What of the following do we have?

• predicate for f ∘ f = f;
• Π (p q : subspace k E), p ⊓ q = ⊥ → p ⊔ q = ⊤ → (E →ₗ[k] p)?

#### Jalex Stark (Apr 30 2020 at 23:09):

Is that square the right character?
EDIT: oh i see that it's the inf character. sad that it doesn't display the same here as in VSCode.
EDIT: oh there's two of them, one for inf and one for bot. I guess whenever one encouners a zulip message with squares in it, one should copy out to VSCode to be able to read it

#### Kevin Buzzard (Apr 30 2020 at 23:10):

We have

@[algebra] class is_idempotent (α : Type u) (op : α → α → α) : Prop :=
(idempotent : ∀ a, op a a = a)


which you could apply with alpha=X->X and op = function.comp. For the second one, x=p and y=q presumably?

#### Jalex Stark (Apr 30 2020 at 23:18):

kevin what do you mean by x and y?

#### Yury G. Kudryashov (Apr 30 2020 at 23:21):

There was a typo. I fixed it after Kevin's comment.

#### Kevin Buzzard (Apr 30 2020 at 23:23):

You can click on "edited X minutes ago" to view the edit history and see the now-fixed typos. As for the squares, this is presumably a font issue.
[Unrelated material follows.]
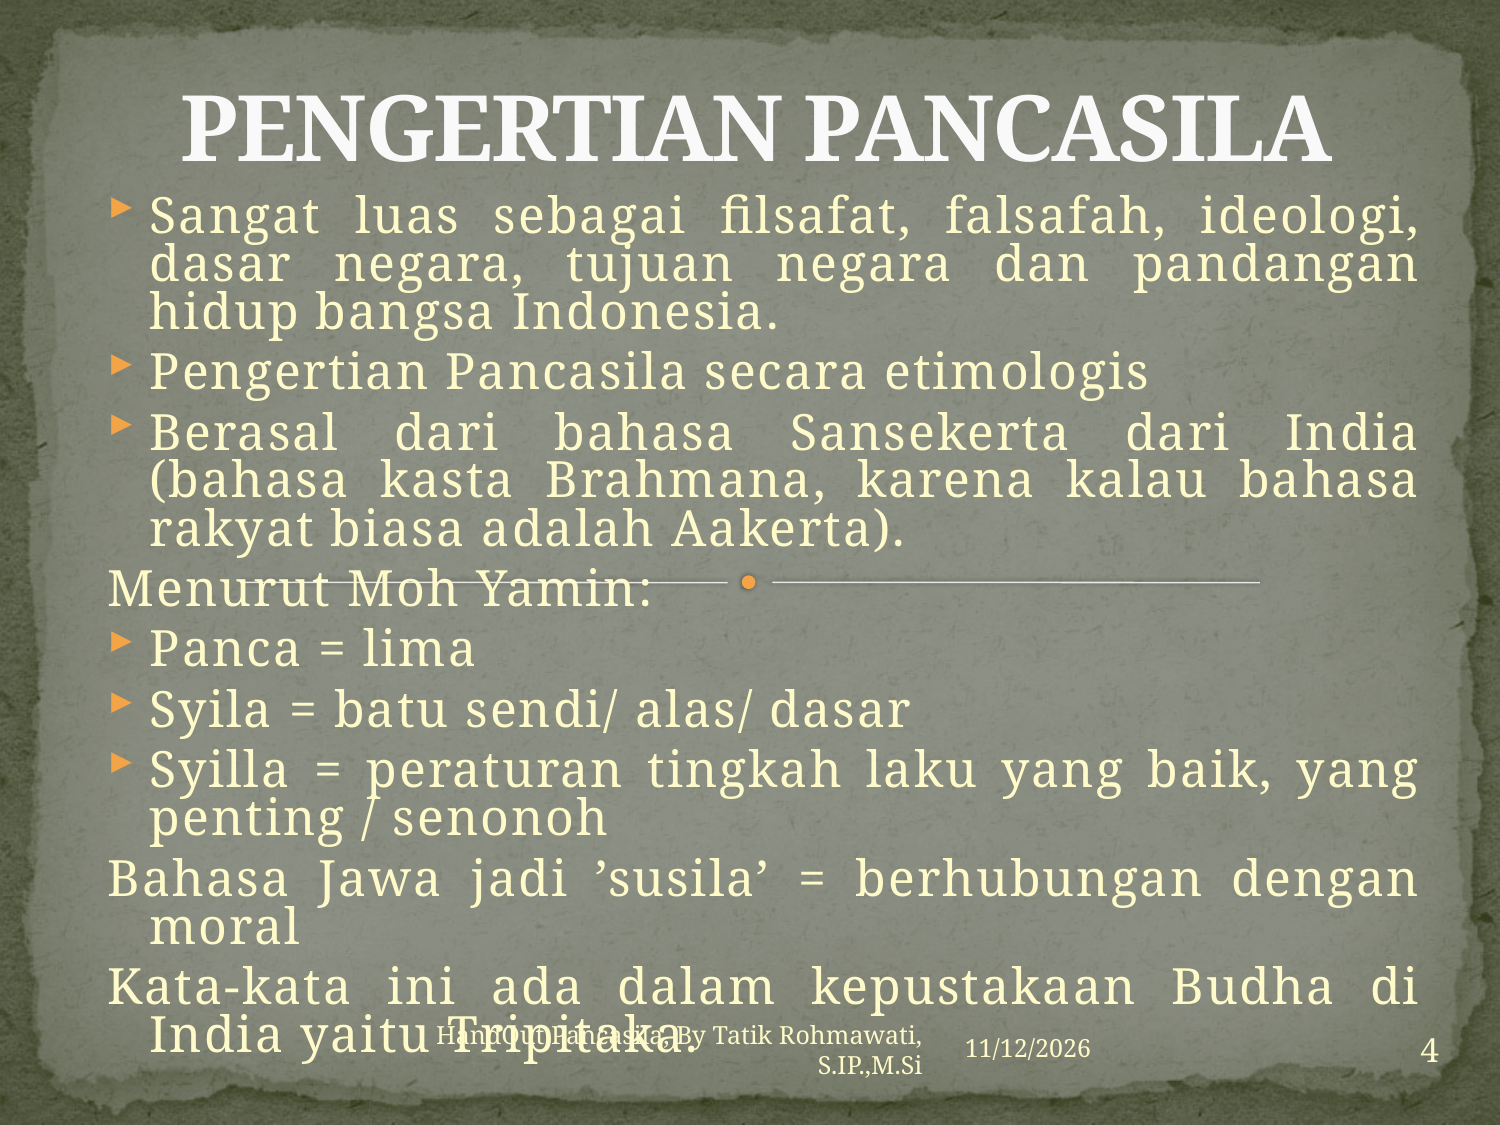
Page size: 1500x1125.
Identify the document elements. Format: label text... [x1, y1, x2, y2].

They look like the lean sup and inf to me on a pc and they're rendering as junk right now on my phone

#### Yury G. Kudryashov (Apr 30 2020 at 23:23):

Here is a version without unicode: p (inf) q = (bot) -> p (sup) q = (top) -> (linear_map k E p)

#### Jalex Stark (Apr 30 2020 at 23:24):

and presumably you want that linear map to be the projection onto p?

#### Yury G. Kudryashov (Apr 30 2020 at 23:25):

Yes, and have ker = q.

#### Jalex Stark (Apr 30 2020 at 23:25):

the linear map character I wasn't able to investigate by bringing it into lean, but probably that's just because I don't have the right linear algebra importa

#### Kevin Buzzard (Apr 30 2020 at 23:25):

We don't want to say that E= p oplus q because this is type theory, but I guess the projections plus the proof that they're one sided inverses with the right kernel is the correct substitute

#### Yury G. Kudryashov (Apr 30 2020 at 23:26):

Another way to express this is to define linear_equiv between E and p × q.

#### Jalex Stark (Apr 30 2020 at 23:27):

(and the glue between those two definitions seems easier than the content of either one)

Last updated: May 07 2021 at 21:10 UTC